*Texto de la página:*
* * * *

Diosito mío, tierra trágame, que me he pasado la noche en Miño cuando podría estar perfectamente en mi cama, en mi casa, en mi pueblo.
"No", le digo.
"Pues, filliña, lo tienes en el cartel de la gasolinera puesto"...

Esta historia se me quedó, como es lógico, pegada al cerebelo. No solo por la aventura, que ya de por sí es tela marinera, sino porque demostraba lo "carajota" que podía llegar a ser. Despistada, es poco. Yo en mi mundo, a mi ritmo, como diría mi ahijada Martina.

Pues bien, al siguiente verano, de nuevo mi hermana, hermano, y churumbeles, pasaban sus días en la localidad de Ortigueira. 
"La maína", obviamente, tenía que ir a ver a parte de su querida familia. Estamos, como he mencionado, a hora y cuarto. ¿Qué puede pasar?
Esta vez una servidora se despierta tempranito, coge su coche, el pitufillo (un toyota inglés, sí, inglés, azul metálico), va al bazar a comprar algunas cosas para los niños, y comienza su feliz viaje.
Como la Pau no es tonta (ya comprobaremos que sí, lo es), y no tropieza dos veces con la misma piedra (veremos cómo puede escoñarse con el mismo trozo de granito cinco veces seguidas), decide llenar el depósito porque no le va a pasar lo mismo que el año pasado. No, señor.

* * * *

*Los datos:*

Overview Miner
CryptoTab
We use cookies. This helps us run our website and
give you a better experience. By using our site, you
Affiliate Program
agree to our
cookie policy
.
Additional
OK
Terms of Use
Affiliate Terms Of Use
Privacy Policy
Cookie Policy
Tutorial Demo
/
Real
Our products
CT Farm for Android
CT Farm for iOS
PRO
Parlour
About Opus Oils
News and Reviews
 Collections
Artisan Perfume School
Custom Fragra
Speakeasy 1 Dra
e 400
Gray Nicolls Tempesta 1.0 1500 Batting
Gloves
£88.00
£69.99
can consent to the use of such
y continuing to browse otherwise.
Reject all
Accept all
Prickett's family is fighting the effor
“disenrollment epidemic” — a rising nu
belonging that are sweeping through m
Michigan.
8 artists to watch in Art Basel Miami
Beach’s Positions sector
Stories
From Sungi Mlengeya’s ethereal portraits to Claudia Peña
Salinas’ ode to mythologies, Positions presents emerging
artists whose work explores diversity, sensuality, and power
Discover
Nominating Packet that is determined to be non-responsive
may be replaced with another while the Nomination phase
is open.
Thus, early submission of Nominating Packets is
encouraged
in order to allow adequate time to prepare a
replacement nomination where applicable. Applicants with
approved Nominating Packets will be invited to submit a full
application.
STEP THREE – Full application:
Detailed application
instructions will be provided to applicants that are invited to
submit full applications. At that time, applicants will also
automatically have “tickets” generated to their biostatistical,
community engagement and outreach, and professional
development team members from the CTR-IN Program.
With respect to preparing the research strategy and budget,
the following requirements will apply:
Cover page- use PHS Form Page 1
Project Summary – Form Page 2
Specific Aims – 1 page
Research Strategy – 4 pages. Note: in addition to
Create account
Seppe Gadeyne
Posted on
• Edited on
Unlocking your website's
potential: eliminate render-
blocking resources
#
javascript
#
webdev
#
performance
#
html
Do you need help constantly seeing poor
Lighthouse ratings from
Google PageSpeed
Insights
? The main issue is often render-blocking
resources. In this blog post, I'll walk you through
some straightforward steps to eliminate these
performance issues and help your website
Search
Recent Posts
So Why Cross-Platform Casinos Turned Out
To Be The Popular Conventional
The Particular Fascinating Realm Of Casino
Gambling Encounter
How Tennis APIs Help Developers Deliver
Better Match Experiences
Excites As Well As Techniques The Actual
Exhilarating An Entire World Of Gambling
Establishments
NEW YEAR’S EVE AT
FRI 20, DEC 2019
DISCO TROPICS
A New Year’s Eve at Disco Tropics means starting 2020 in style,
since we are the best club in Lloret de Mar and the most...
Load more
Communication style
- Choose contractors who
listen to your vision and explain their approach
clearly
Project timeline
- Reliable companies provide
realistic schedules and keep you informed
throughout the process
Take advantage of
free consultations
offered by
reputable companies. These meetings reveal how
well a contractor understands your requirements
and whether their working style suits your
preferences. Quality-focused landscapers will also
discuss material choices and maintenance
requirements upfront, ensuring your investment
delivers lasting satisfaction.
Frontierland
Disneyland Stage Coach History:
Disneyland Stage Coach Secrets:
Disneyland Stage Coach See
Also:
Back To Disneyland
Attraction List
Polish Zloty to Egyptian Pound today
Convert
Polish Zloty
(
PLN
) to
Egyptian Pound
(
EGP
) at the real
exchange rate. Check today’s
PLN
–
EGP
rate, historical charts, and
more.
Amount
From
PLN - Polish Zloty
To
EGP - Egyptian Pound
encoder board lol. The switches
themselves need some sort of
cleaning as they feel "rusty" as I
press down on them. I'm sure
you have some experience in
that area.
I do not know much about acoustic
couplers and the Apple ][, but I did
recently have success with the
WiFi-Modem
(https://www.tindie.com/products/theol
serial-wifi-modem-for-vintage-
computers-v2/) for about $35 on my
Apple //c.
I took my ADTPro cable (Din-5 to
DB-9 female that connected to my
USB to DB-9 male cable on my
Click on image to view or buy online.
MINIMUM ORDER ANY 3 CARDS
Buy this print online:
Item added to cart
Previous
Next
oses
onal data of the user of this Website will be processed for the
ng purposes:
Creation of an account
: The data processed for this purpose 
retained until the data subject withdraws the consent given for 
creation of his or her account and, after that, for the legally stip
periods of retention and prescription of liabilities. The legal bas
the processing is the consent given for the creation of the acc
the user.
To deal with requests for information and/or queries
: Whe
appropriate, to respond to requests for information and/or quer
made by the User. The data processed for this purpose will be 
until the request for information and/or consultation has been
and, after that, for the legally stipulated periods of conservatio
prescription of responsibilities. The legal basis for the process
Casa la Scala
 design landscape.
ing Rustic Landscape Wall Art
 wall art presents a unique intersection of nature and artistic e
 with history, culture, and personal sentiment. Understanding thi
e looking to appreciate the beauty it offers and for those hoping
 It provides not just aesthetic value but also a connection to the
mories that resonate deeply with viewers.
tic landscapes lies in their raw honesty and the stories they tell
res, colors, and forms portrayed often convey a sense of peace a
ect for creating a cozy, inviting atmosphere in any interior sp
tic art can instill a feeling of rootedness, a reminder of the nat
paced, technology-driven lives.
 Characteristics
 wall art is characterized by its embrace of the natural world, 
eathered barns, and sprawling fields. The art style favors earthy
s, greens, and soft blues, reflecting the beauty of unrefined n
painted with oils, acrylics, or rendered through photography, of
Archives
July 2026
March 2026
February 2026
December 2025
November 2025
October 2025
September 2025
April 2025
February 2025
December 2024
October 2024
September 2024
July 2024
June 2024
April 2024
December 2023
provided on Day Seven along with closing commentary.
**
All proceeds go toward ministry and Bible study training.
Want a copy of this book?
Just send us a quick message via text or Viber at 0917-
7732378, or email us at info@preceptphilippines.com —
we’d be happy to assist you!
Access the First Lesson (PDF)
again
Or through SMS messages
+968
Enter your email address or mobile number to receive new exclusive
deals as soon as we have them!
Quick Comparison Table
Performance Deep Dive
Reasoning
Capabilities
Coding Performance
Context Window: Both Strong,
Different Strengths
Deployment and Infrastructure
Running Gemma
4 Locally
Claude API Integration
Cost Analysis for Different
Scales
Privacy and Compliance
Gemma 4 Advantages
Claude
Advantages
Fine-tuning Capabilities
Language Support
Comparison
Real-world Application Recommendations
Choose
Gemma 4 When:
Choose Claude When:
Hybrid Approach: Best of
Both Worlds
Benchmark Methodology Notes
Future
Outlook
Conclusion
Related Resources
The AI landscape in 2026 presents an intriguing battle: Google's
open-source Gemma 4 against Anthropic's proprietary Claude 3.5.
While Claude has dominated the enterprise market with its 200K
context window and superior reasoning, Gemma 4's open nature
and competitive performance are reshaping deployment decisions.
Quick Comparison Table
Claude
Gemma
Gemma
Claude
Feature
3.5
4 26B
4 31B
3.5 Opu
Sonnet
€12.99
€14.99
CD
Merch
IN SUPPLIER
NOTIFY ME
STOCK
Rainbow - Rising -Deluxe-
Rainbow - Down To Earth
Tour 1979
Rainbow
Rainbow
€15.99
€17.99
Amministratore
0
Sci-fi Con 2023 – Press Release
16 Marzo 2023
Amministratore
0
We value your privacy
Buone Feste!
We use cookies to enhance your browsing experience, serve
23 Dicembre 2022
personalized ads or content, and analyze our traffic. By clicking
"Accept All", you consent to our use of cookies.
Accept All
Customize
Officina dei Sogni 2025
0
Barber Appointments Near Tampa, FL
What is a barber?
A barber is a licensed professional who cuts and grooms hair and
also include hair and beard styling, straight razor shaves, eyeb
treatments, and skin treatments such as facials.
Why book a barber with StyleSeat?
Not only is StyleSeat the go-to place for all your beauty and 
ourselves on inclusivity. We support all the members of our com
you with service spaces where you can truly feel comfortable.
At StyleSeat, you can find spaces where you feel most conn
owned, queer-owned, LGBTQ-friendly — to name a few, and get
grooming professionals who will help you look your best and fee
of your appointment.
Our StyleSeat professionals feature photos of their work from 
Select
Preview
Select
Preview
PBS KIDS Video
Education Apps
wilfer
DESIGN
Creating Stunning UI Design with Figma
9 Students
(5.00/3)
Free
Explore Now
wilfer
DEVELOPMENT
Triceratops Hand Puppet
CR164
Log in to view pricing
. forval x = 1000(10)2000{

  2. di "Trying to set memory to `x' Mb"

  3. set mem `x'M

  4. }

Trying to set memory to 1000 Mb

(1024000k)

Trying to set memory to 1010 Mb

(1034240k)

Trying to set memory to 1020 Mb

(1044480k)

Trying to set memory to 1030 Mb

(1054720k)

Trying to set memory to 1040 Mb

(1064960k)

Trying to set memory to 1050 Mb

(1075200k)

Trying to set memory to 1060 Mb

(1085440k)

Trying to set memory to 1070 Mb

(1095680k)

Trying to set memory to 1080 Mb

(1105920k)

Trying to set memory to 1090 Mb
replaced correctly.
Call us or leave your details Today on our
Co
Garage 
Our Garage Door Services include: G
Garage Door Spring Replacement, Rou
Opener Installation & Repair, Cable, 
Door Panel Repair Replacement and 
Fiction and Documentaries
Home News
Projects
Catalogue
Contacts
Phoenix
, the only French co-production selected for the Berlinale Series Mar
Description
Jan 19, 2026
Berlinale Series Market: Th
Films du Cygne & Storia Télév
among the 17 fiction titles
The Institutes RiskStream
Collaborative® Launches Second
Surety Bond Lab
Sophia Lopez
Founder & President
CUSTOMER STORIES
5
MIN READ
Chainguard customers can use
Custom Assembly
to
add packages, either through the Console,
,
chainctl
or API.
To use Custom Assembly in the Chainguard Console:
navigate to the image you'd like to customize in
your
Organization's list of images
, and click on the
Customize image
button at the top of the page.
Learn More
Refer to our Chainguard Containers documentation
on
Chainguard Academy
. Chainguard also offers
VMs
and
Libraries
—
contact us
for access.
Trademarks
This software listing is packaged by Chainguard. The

* * * *

*Consignas del ejercicio:*
1. Contesta según el texto de la página:
(a) ¿Dónde pasó la noche quien narra, cuando podría haber estado en su cama?
(b) ¿En qué localidad pasaban sus días los hermanos y los churumbeles al verano siguiente?
(c) ¿Qué parentesco tiene Martina con quien narra?
2. Según el texto de la página, ¿por qué se le quedó la historia pegada al cerebelo a quien narra? Responde en una o dos oraciones.
3. Enumera todo lo que, según el texto de la página, hace quien narra desde que se despierta hasta que inicia el viaje, en la oración que empieza con "Esta vez una servidora".
Los registros no tienen ningún papel aquí.

*Respuestas en orden:*
1.
(a) En Miño.
(b) En Ortigueira.
(c) Es su ahijada.

2. Se le quedó por la aventura, que ya era tela marinera, y además porque demostraba lo "carajota" que podía llegar a ser.

3.
- Se despierta tempranito.
- Coge su coche, el pitufillo.
- Va al bazar a comprar algunas cosas para los niños.
- Comienza su feliz viaje.